Dataset entries
[Start of section]

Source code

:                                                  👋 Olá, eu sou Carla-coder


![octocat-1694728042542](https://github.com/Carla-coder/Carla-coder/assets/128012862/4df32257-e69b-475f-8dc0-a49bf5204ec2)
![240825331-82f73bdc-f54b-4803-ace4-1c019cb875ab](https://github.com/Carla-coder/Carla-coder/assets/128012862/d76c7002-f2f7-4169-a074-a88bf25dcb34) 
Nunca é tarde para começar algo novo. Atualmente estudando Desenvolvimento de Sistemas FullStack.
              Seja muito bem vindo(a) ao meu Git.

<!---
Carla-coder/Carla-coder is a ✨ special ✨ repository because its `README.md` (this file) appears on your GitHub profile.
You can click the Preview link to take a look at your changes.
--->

[End of section]

INSTRUCTIONS TO FOLLOW: Copy out each of the lines above, character for character.

EXERCISE OUTPUT:
Source code

:                                                  👋 Olá, eu sou Carla-coder


![octocat-1694728042542](https://github.com/Carla-coder/Carla-coder/assets/128012862/4df32257-e69b-475f-8dc0-a49bf5204ec2)
![240825331-82f73bdc-f54b-4803-ace4-1c019cb875ab](https://github.com/Carla-coder/Carla-coder/assets/128012862/d76c7002-f2f7-4169-a074-a88bf25dcb34) 
Nunca é tarde para começar algo novo. Atualmente estudando Desenvolvimento de Sistemas FullStack.
              Seja muito bem vindo(a) ao meu Git.

<!---
Carla-coder/Carla-coder is a ✨ special ✨ repository because its `README.md` (this file) appears on your GitHub profile.
You can click the Preview link to take a look at your changes.
--->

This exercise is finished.